The Supine Press
by John Everett
What is heavy? Is it something definite and invariable, a definite quality? No! As you are aware, heavy is only a comparative term describing one thing in relation to another, and, of course, your own reaction to the object being considered. What is heavy to one person is not heavy to another, and so on. You can easily grasp this simple fact without delving into Einstein’s Relativity. For instance, if you are dealing in a certain commodity averaging around five pounds in weight and you eventually come across a similar article weighing, say, eight pounds, you call that heavy – it is heavy compared with what you are accustomed to. If you are curling sixty pounds, you think of eighty pounds as heavy, yet by intensive training you are able to put up your curling poundage to one hundred pounds or more, at which point you would no longer think of eighty pounds as heavy. If you realize what I am driving at you will see that it is largely your mental attitude which determines your relative strength, as the muscle themselves have an almost unlimited capacity for strength improvement.
Having squared up this point let us now get down to the actual means of increasing size and power. Let us consider the best upper body exercise for putting power into the arms, chest and shoulders – The Supine Press. It is without a doubt the foremost heavy power movement of all, excepting the Deep Knee Bend, and taken together they constitute a body building course by themselves. It is in the supine or back-lying position that you can handle the topmost poundage with the arms, and it is also an impressive lift to the innocent bystander when you complete, say, 200 to 300 pounds with your arms (after they have felt the weight by trying to raise it from the floor).
Record poundages of up to 400 pounds have been made on this lift which was a favorite of the old-timers who, indeed, only used movements for power and never dreamt of wasting time on light sectional training. Even those who cannot standing press much more than 100 pounds will be able to push up 150 to 200 in no time at all, and with regular training on the lift you will get up a good deal more.
The Arch Back Press is the strongest pressing position (the more so if you have done plenty of parallel bar dipping) though, in recent contest and regulation competition ruling, this position is disallowed, only pressing being permitted with the back to the floor. For power and body building purposes, however, you must practice the arch back method as well, as in all exercises you should include training in the position that allows the very heaviest weights to be used. It would be foolish not to take advantage of every favorable leverage position and device systematically to apply full stress to the muscle ligaments and tendons. As in heavy training on the Standing Barbell Press, for example, you press the heaviest weight you can, concluding the final two or three reps by a pushaway or lean-back press. You also Jerk more than you can press and resist the weight down to accustom the muscles to higher poundage.

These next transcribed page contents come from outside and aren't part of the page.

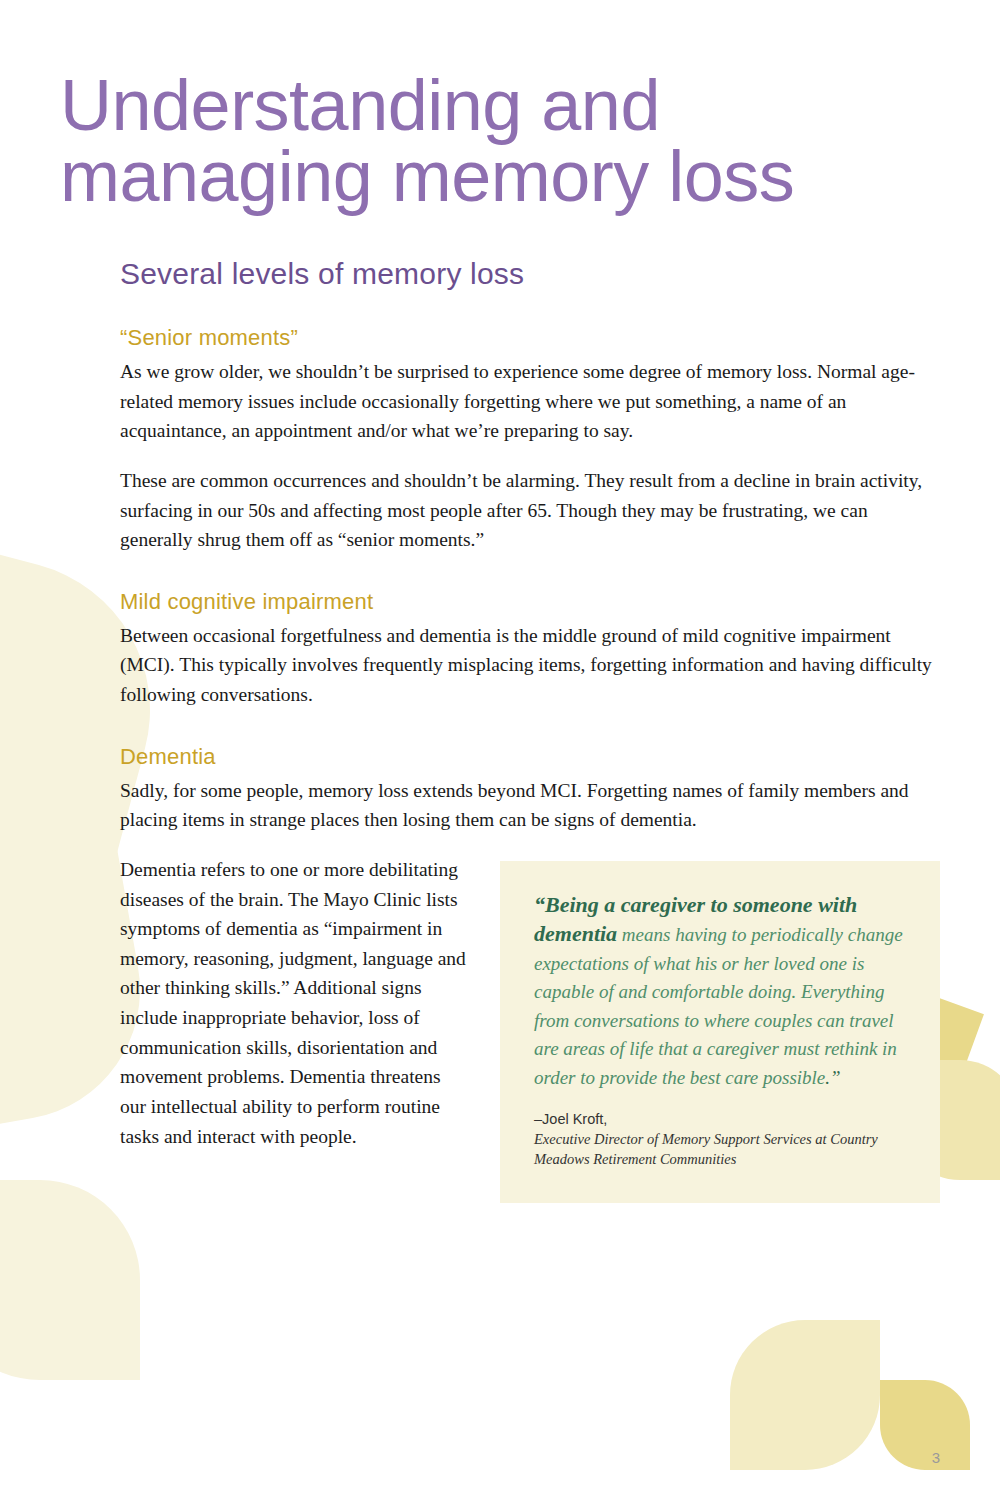Understanding and
managing memory loss
Several levels of memory loss
“Senior moments”
As we grow older, we shouldn’t be surprised to experience some degree of memory loss. Normal age-related memory issues include occasionally forgetting where we put something, a name of an acquaintance, an appointment and/or what we’re preparing to say.
These are common occurrences and shouldn’t be alarming. They result from a decline in brain activity, surfacing in our 50s and affecting most people after 65. Though they may be frustrating, we can generally shrug them off as “senior moments.”
Mild cognitive impairment
Between occasional forgetfulness and dementia is the middle ground of mild cognitive impairment (MCI). This typically involves frequently misplacing items, forgetting information and having difficulty following conversations.
Dementia
Sadly, for some people, memory loss extends beyond MCI. Forgetting names of family members and placing items in strange places then losing them can be signs of dementia.
“Being a caregiver to someone with dementia means having to periodically change expectations of what his or her loved one is capable of and comfortable doing. Everything from conversations to where couples can travel are areas of life that a caregiver must rethink in order to provide the best care possible.”
–Joel Kroft, Executive Director of Memory Support Services at Country Meadows Retirement Communities
Dementia refers to one or more debilitating diseases of the brain. The Mayo Clinic lists symptoms of dementia as “impairment in memory, reasoning, judgment, language and other thinking skills.” Additional signs include inappropriate behavior, loss of communication skills, disorientation and movement problems. Dementia threatens our intellectual ability to perform routine tasks and interact with people.
3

Before commencing your Supine Pressing you may find it advisable to perform a few floor dips or press ups to warm up. Now, load up the bar to your topmost standing press poundage (you may lower it somewhat if required, or, on the other hand you may be able to handle slightly higher) and get under the bar, on the floor, of course, and grasping it a little more than shoulder width apart, press it several times. Now keep on increasing the poundage in tens and pressing as many reps as you can for each set until you reach your “topmost” press or single limit lift. You will observe the quotation marks in the last sentence which are used because what you think is your topmost press is not that by a long way, unless you have already specialized in Supine Pressing in the manner described herein.
As you put up the weight to your so-called limit, widen the arms somewhat, though not too much at a time, and you will find that up goes the heavier weight each time, until finally you are pressing with the hands completely touching the inside collars of the bar. Don’t forget, only widen the arms as much as is absolutely necessary to press up each weight increase, remembering that each little bit wider makes a greater weight go up easier.
In case you get the idea that this is now your limit, let me advise you once more to the contrary because we have another very potent device up our sleeves which is, as previously mentioned, the arch back press. So commence arching the back as the weight gets still heavier, until you are right back on your neck, so to speak – the shoulders are firmly to the ground, of course – and press slightly away from you, that is, toward the feet.
Employing the two methods concurrently you will get up to a present limit press which is considerably higher than you could have achieved otherwise. A third means of increasing your poundage is to take in a good full breath before pressing and hold it until the lift is almost complete – exhale and release the breath at the hardest point of the bar’s ascent.
Another word of advice in using heavy poundages. You will probably experience some difficulty in getting the heavy weights into pressing position. I think that the best way is to roll the bar up on to the stomach, then, by arching upwards with the trunk, lift the bar up into the position so that it is supported by the arms only, with the elbows to the ground. Bring the abdomen into play again when lowering the bar.
By the way, I must again emphasize – do not go wider with the grip than is absolutely necessary to press the weight. Save the extra widening for those greater poundages. On your 3 sets of 10 keep the grip uniform throughout at a little over shoulder width apart. Train on the Supine Press in this manner for a period of three to four weeks putting up the poundage all the time. You’ll astound yourself.